Cela faisait un bon bout de temps que je voulais tester des chaussures de la marque PEARL IZUMI, tant celle-ci a « la cote » auprès de la presse spécialisée et des blogueurs d’Outre-Atlantique. Mais, jusqu’à encore très récemment, la marque n’était quasiment pas distribuée en France et un test n’aurait donc eu qu’un intérêt très limité pour les lecteurs du site. Heureusement, les choses évoluent … dans le bon sens, notamment grâce à quelques magasins tenus par de vrais passionnés en quête de bons produits et par la branche France du site RunningWarehouse, partenaire de cet essai.
Non, avec ses 175 g (42.5) et son drop de 5 mm (16 mm sous le talon / 11 mm sous l’avant-pied), cette N0 est ce que j’appelle une racer, une chaussure destinée, avant-tout, à la compétition et aux séances de fractionnés. Mais …
A allure modérée (70-75% de VMA), on évitera de dépasser une dizaine de kilomètres, que l’on talonne (n’oubliez pas qu’il n’y a « que » 16 mm entre la route et le pied) ou que l’on court médio-pied car le contact au sol n’est pas du type « smooth landing ». Cela dit, avec une fréquence de foulée supérieure à 180, je l’ai poussée à 20 km lors d’une sortie longue midfoot sans fatigue particulière, ce qui m’a permis d’apprécier un léger effet rebond élastique à l’avant.
Voilà donc une chaussure comme il en faudrait plus … De sa catégorie, celles des racers, elle offre la quintessence et en cassant les codes du genre, elle apporte un réel plus à l’utilisateur : confort et polyvalence. Un excellent produit ! Et une marque qui a tout pour s’implanter sur notre marché (à la rentrée, je vous proposerai un autre test, celui de la N2, moins typée).

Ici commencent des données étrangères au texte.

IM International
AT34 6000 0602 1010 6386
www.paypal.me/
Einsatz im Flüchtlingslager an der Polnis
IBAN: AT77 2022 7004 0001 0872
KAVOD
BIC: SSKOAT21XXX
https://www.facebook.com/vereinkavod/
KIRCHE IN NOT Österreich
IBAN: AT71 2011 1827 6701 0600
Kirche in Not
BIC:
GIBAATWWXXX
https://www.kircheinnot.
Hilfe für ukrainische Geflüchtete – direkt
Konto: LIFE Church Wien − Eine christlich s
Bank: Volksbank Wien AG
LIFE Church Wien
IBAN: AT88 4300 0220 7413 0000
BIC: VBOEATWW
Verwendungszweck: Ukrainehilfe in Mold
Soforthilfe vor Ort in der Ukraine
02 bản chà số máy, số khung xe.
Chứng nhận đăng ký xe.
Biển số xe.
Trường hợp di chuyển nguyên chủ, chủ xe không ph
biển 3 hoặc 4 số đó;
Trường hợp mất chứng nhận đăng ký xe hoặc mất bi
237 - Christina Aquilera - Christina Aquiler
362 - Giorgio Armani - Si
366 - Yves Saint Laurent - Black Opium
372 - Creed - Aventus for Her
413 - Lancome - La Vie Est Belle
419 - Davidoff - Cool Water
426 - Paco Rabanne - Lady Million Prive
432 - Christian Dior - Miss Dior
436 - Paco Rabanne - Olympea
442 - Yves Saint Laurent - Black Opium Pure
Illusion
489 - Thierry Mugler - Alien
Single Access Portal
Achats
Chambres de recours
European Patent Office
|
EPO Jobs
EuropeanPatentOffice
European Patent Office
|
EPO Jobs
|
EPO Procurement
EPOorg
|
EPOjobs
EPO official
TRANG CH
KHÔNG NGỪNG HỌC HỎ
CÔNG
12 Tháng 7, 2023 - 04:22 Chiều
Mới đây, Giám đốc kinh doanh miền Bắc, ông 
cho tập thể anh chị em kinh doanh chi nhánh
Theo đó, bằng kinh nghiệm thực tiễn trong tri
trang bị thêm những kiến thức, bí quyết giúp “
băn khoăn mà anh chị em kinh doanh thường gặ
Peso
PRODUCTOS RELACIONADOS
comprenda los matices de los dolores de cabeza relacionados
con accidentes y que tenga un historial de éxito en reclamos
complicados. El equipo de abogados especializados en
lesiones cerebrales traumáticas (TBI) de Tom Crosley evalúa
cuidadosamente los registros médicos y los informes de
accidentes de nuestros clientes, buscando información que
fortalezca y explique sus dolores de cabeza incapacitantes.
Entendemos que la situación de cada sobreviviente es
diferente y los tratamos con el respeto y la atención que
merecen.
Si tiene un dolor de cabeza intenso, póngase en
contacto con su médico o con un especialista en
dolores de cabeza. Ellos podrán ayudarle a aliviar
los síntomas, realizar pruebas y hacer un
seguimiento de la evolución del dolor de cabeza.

Comme quoi, nos amis d’Outre-Atlantique ont, parfois, bon goût.
Prix : 115 € (actuellement soldée aux environs de 90 €)
En vente sur le site de notre partenaire du jour : cliquez ici.
P.S. : j’ai testé la N0 sur 6 sorties (de par sa spécificité de racer, j’ai jugé cela suffisant) : un footing tranquille d’une heure la moitié avec une cadence assez basse de 165, l’autre moitié avec une cadence de 185, une séance de 20×30/30 sur piste, une séance de 2x8x300m sur bitume, une séance de 6×4′, une sortie longue à allure un peu soutenue de 20 km, une simulation de 10 km sur le plat à 45 » de mon temps de référence.
P.P.S. : j’ai également réalisé (hier soir) une micro-séance de travail en côtes, mi N0, mi barefoot, de façon à bien apprécier les qualités de la semelle vs la biomécanique du pied (une séance que je vais d’ailleurs intégrer à mes protocoles de test tant je l’ai trouvée intéressante). La similitude (ou le rendement) n’est certes pas de 100% mais elle n’en est pas moins très bonne.